The 2024 conference themes focused mainly on: (1) the impact of our current economic cycle and the fallout from the 2023 liquidity crisis (2) the efforts and best practices to get a bank acquisition or combination done amidst regulatory delays and (3) education for banks on the increasing deposit flow to non-traditional institutions and how to retain deposits with relationships and bolt-on deposit products.
The “original” economy
Debate continued at this conference on whether we are in an “original” economic cycle, or whether we are currently in a modified historical point in a standard economic cycle. Economic indicators and multiple federal reserve interest rate hikes, unheard of since the 1980s, continue to cause uncertainty in the lending and investment markets and squeeze net interest margin. Conference sessions focused on how to find alternative sources of new profit for banks, as well as how to retain existing deposit and lending relationships, and expand deposits into new untapped markets, such as cannabis banking. Investment bankers from KBW presented on the recent valuation of US banks, as well as their firm’s predictions for the future interest rate environment. They predicted federal rate cuts as soon as the second half of 2024 and questioned why the movement in the recent past has been in 25 basis point increments.
Multiple session leaders voiced their opinions that the 2023 bank failures were isolated incidences due to specific institution or leadership factors, and that risk is behind us. The bank market continues its consolidation path to look for scale opportunities.
Profit and capital
Capital preservation and generation were a heavy focus also at the conference. Bank balance sheet recovery is coming quickly and is already being represented in Q4 2023 financial reporting. Ideas were presented including divestiture of appreciated assets, minimization of the impact of disposal of debt instruments and securities with built-in losses and bringing in external investors. The best relationship banks continue to grow organically, mitigated with excellent hedging strategies, and they increase profit levels despite the current economic and industry conditions.
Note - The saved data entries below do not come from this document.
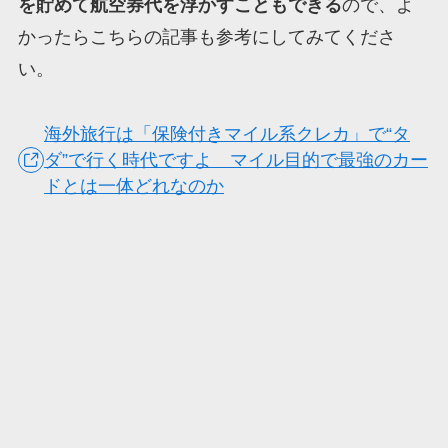
を貯めて航空券代を浮かすこともできる
ので、よ
かったらこちらの記事も参考にしてみてくださ
い。
海外旅行は「保険付きマイル系クレカ」で“タ
ダ”で行く時代ですよ マイル目的で最強のカー
ドとは一体どれなのか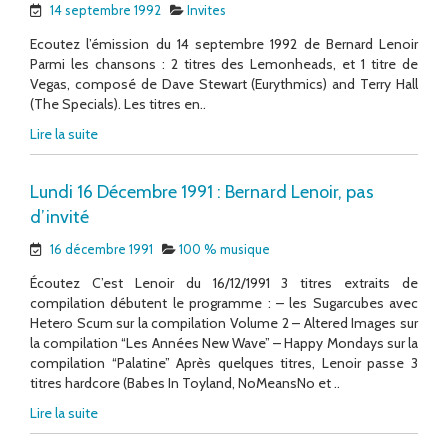
14 septembre 1992
Invites
Ecoutez l’émission du 14 septembre 1992 de Bernard Lenoir
Parmi les chansons : 2 titres des Lemonheads, et 1 titre de
Vegas, composé de Dave Stewart (Eurythmics) and Terry Hall
(The Specials). Les titres en..
Lire la suite
Lundi 16 Décembre 1991 : Bernard Lenoir, pas
d’invité
16 décembre 1991
100 % musique
Écoutez C’est Lenoir du 16/12/1991 3 titres extraits de
compilation débutent le programme : – les Sugarcubes avec
Hetero Scum sur la compilation Volume 2 – Altered Images sur
la compilation “Les Années New Wave” – Happy Mondays sur la
compilation “Palatine” Après quelques titres, Lenoir passe 3
titres hardcore (Babes In Toyland, NoMeansNo et ..
Lire la suite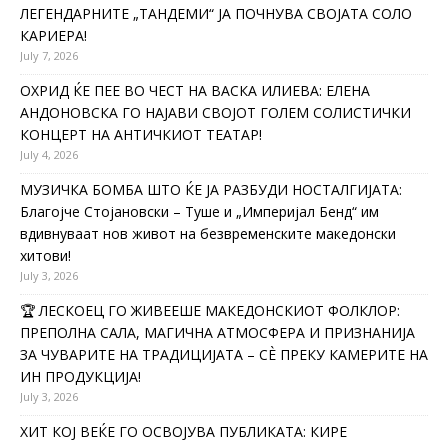
ЛЕГЕНДАРНИТЕ „ТАНДЕМИ“ ЈА ПОЧНУВА СВОЈАТА СОЛО
КАРИЕРА!
July 7, 2026
ОХРИД ЌЕ ПЕЕ ВО ЧЕСТ НА ВАСКА ИЛИЕВА: ЕЛЕНА
АНДОНОВСКА ГО НАЈАВИ СВОЈОТ ГОЛЕМ СОЛИСТИЧКИ
КОНЦЕРТ НА АНТИЧКИОТ ТЕАТАР!
July 4, 2026
МУЗИЧКА БОМБА ШТО ЌЕ ЈА РАЗБУДИ НОСТАЛГИЈАТА:
Благојче Стојановски – Туше и „Империјал Бенд“ им
вдивнуваат нов живот на безвременските македонски
хитови!
July 3, 2026
🏆 ЛЕСКОЕЦ ГО ЖИВЕЕШЕ МАКЕДОНСКИОТ ФОЛКЛОР:
ПРЕПОЛНА САЛА, МАГИЧНА АТМОСФЕРА И ПРИЗНАНИЈА
ЗА ЧУВАРИТЕ НА ТРАДИЦИЈАТА – СÈ ПРЕКУ КАМЕРИТЕ НА
ИН ПРОДУКЦИЈА!
July 3, 2026
ХИТ КОЈ ВЕЌЕ ГО ОСВОЈУВА ПУБЛИКАТА: КИРЕ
While institutions focus on capital preservation, the commercial credit market has not declined to the extent predicted for traditional banks. Speakers noted that most of the biggest city commercial real estate credit risk lies outside of traditional financial institutions. The allowance for loan losses on bank balance sheets have only trended upward slightly in 2023, and uncertainty exists on the timing and extent of the peak of credit losses. Many banks also acknowledged that there still exists a profit limitation on new loan growth due to the inflated cost of expansion of deposit base.